Cohen, Zemmour, Le Pen : migrations de la sympathie
Daniel Schneidermann - - 0 commentairesNatacha Polony va avoir sa propre émission sur Paris Première (groupe M6). Ca s'appellera Polonium.
Saisie à la fin de la conférence de presse de la chaîne, elle répond avec sympathie à des questions sympathiques de C à vous (France 5) à propos de ses collègues de chaîne Zemmour et Naulleau, attablés ce soir à C à vous (vous suivez ?) Qu'est-ce qu'elle envie à Naulleau ? "Son humour". A Zemmour ? Rire : "Ses costards". Lequel préfère-t-elle ? "Joker". Retour sur Zemmour, attablé-accablé : "elle préfère Naulleau. Normal, il est beaucoup plus gentil que moi". Bref, on marivaude, entre anciens mousquetaires de chez Ruquier, et désormais collègues de Paris Première.
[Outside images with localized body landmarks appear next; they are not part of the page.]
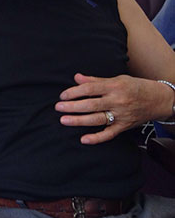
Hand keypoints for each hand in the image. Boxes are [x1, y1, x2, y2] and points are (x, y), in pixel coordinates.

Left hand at [55, 73, 172, 144]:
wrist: (159, 100)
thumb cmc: (136, 87)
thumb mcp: (117, 79)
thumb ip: (96, 80)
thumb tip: (76, 77)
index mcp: (114, 87)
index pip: (90, 89)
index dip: (74, 92)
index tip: (62, 95)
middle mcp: (117, 101)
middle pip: (91, 104)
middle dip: (72, 106)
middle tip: (58, 108)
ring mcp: (121, 115)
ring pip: (97, 119)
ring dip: (79, 121)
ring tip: (63, 120)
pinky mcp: (124, 126)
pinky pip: (109, 134)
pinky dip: (97, 138)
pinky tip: (83, 139)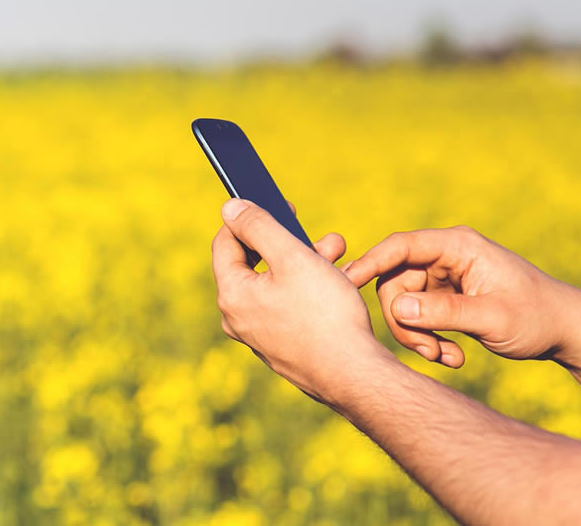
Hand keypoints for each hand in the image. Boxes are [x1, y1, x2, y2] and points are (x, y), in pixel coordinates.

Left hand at [211, 198, 392, 405]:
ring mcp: (259, 335)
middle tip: (322, 234)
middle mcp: (237, 317)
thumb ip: (259, 227)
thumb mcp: (293, 257)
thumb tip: (230, 208)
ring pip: (277, 284)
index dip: (250, 218)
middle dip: (289, 241)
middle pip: (255, 264)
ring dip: (306, 262)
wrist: (355, 376)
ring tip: (339, 252)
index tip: (279, 204)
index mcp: (231, 294)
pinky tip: (339, 282)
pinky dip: (309, 289)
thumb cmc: (324, 315)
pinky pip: (289, 306)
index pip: (226, 243)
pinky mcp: (281, 347)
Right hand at [343, 226, 580, 372]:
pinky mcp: (443, 298)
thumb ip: (443, 312)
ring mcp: (443, 278)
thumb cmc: (537, 317)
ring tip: (446, 358)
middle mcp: (445, 257)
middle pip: (395, 283)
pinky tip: (453, 356)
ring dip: (418, 336)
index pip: (401, 247)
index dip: (369, 263)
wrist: (564, 332)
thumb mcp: (492, 317)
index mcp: (458, 247)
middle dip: (404, 321)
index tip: (345, 284)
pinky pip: (417, 318)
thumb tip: (396, 309)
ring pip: (402, 305)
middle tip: (428, 352)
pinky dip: (428, 339)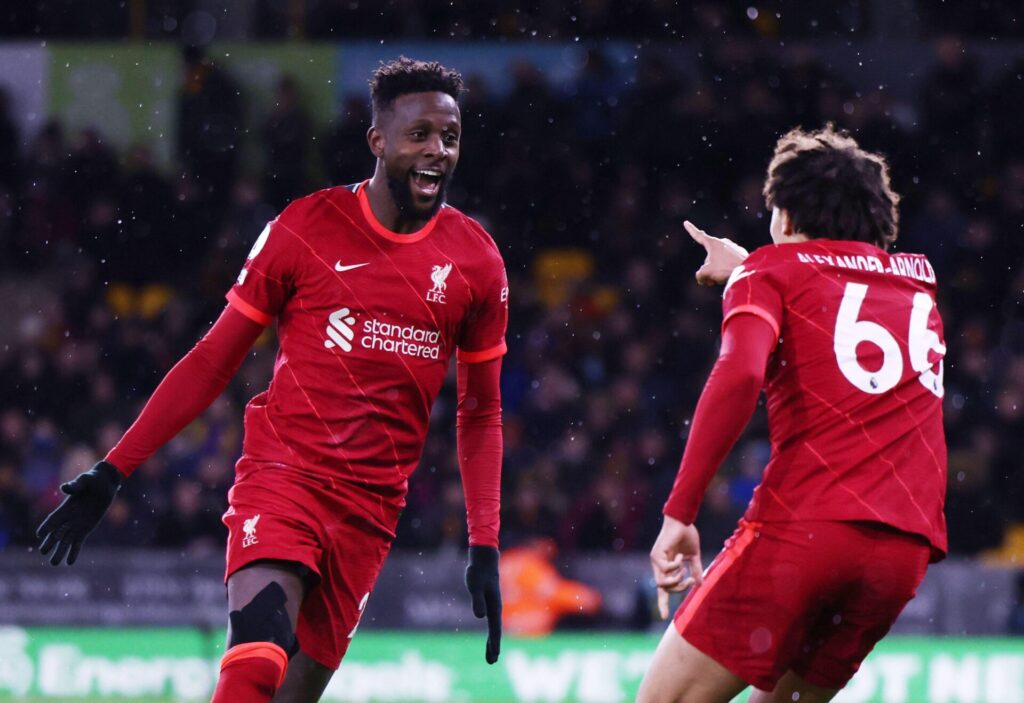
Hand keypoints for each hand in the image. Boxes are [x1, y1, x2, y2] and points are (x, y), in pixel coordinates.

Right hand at [36, 461, 121, 565]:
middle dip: (50, 542)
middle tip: (43, 552)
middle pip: (56, 533)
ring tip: (54, 564)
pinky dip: (74, 552)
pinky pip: (78, 542)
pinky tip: (69, 562)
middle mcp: (68, 518)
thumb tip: (64, 487)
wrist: (105, 483)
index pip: (53, 519)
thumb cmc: (93, 479)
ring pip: (66, 541)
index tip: (40, 535)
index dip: (47, 526)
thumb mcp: (85, 480)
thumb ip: (75, 485)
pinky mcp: (86, 528)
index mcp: (65, 507)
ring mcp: (77, 524)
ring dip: (60, 551)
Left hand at [465, 545, 501, 663]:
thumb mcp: (475, 585)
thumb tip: (480, 616)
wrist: (484, 560)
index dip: (494, 642)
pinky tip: (489, 641)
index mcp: (494, 606)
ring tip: (491, 658)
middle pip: (496, 631)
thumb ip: (477, 600)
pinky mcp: (488, 604)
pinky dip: (491, 635)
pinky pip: (491, 623)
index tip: (494, 655)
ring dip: (493, 643)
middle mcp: (496, 608)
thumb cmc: (478, 572)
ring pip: (494, 629)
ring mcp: (493, 607)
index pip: (495, 628)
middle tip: (492, 662)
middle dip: (494, 647)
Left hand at [649, 515, 703, 618]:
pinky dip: (676, 566)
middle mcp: (659, 566)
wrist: (682, 521)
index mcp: (666, 568)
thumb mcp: (693, 557)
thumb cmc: (687, 536)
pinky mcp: (657, 554)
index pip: (662, 589)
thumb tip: (699, 585)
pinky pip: (666, 569)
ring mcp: (656, 560)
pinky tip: (680, 557)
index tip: (664, 616)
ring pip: (663, 582)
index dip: (663, 602)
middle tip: (690, 580)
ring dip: (677, 579)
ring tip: (684, 568)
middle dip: (679, 588)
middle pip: (664, 589)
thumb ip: (695, 570)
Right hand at [685, 220, 748, 285]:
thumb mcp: (706, 273)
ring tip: (722, 279)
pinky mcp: (740, 254)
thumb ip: (699, 275)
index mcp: (713, 243)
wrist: (747, 270)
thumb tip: (702, 277)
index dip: (691, 230)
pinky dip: (727, 270)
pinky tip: (732, 275)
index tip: (686, 223)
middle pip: (708, 258)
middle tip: (710, 279)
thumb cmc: (725, 269)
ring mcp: (733, 248)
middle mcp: (723, 243)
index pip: (698, 235)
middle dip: (708, 269)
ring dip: (717, 271)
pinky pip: (729, 263)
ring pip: (719, 262)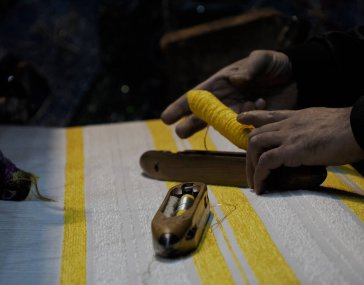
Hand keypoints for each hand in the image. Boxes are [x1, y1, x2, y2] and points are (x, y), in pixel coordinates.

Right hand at [161, 50, 297, 137]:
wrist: (297, 79)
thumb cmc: (274, 65)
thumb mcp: (262, 60)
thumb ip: (250, 68)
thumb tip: (236, 81)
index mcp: (221, 84)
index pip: (197, 97)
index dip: (180, 107)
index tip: (167, 118)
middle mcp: (225, 101)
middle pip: (203, 116)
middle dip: (190, 124)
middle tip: (180, 132)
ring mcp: (238, 114)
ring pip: (221, 126)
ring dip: (220, 128)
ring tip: (225, 126)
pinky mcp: (252, 124)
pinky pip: (244, 130)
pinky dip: (248, 124)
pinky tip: (260, 104)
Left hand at [238, 107, 363, 193]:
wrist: (359, 127)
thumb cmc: (347, 129)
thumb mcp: (322, 123)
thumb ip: (310, 129)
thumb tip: (308, 142)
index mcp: (296, 117)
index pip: (268, 115)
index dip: (252, 117)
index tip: (240, 119)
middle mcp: (287, 124)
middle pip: (255, 135)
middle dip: (248, 154)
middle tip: (250, 171)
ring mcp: (288, 136)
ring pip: (255, 145)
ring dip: (250, 166)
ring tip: (255, 183)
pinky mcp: (292, 150)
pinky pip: (265, 162)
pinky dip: (259, 175)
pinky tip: (261, 187)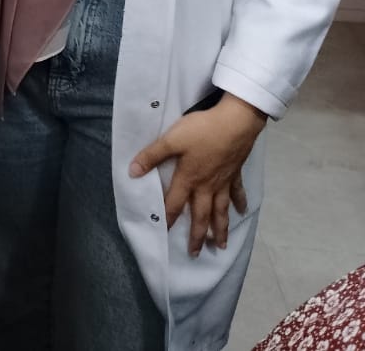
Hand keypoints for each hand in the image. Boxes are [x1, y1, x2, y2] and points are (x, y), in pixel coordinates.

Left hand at [129, 93, 266, 256]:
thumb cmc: (202, 130)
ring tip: (220, 245)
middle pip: (201, 214)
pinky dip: (240, 203)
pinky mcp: (236, 172)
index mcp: (189, 178)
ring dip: (220, 228)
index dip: (167, 219)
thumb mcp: (172, 140)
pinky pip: (238, 192)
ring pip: (221, 210)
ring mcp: (223, 181)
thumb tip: (132, 172)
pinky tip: (242, 212)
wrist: (236, 122)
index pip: (174, 203)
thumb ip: (152, 156)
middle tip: (195, 253)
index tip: (164, 236)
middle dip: (197, 235)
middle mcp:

Autour de la table de C à vous, comme chaque soir, Patrick Cohen. C'est le Cohen du soir. Etranges, quand même, les journées de Patrick Cohen. Prenons cette journée, sa journée d'hier. Elle commence vraiment sec avec Marine Le Pen, sur France Inter, qui le traite "d'adversaire politique déguisé en journaliste". Il lui envoie à la figure une citation d'un meeting de la veille sur les invasions barbares. L'autre : "non, je n'ai pas dit barbares, j'ai parlé des invasions du IVe siècle". On est dans l'implacable. On est irréconciliables. Sans concessions. Il y aura de quoi faire un bel extrait "buzz", un bel attrape-clics pour presse en ligne. Ca nourrit le débat.
C'est le Cohen du matin. Mais le soir, place au Cohen masticatoire, fourchette en main, chez les rigolos d'Anne-Sophie Lapix. Attablé à ses côtés, donc, Eric Zemmour. Celui dont Marine Le Pen a dit qu'elle le recruterait bien comme ministre de la Culture. Celui qui vient de reprocher à Merkel d'avoir "pris la responsabilité historique de détruire définitivement une Allemagne millénaire et de la transformer en un pays multiculturel". Bref celui qui, sur les migrants, pense exactement la même chose que Marine Le Pen : des envahisseurs. On lui demande s'il serait d'accord pour être ministre de la Culture de Marine Le Pen. Il plaisante : "pff, ministre de la Culture, c'est un job harassant". On insiste : "ministre de la Culture DE MARINE LE PEN". Là, Zemmour sent qu'il doit bien répondre. Alors il répond : "je ne suis pas dans la diabolisation de Marine Le Pen". Bref, Zemmour pense Le Pen, et Le Pen pense Zemmour. Pourtant surprise : ce soir, Cohen est tout sourire. On est entre potes. Le Cohen implacable du matin s'est transformé en commensal apaisé du pote de Marine Le Pen.
Pourquoi être si implacable avec Le Pen, et si sympa avec Zemmour ? Parce que tout le monde est sympa avec Zemmour, pardi. On sent que si Zemmour ne zemmourisait pas avec Naulleau sur Paris Première, il pourrait zemmouriser autour de la table, dans la bande à Lapix. Mais tout de même, cette métamorphose de Cohen. Question de chronobiologie ? Si Cohen recevait Zemmour le matin, et Le Pen le soir, serait-il moins sympa avec Zemmour, et davantage avec Le Pen ? Cette sympathie, qui migre si facilement de Cohen à Lapix, de Lapix à Zemmour, de Zemmour à Naulleau, de Naulleau à Polony, pourquoi est-elle bloquée par des barbelés, avant de s'étendre à Marine Le Pen ? Allons, Patrick Cohen. Détendez-vous. Apprenez à être aussi enjoué avec la copine de Zemmour, qu'avec Zemmour lui-même. Le plus dur est déjà fait.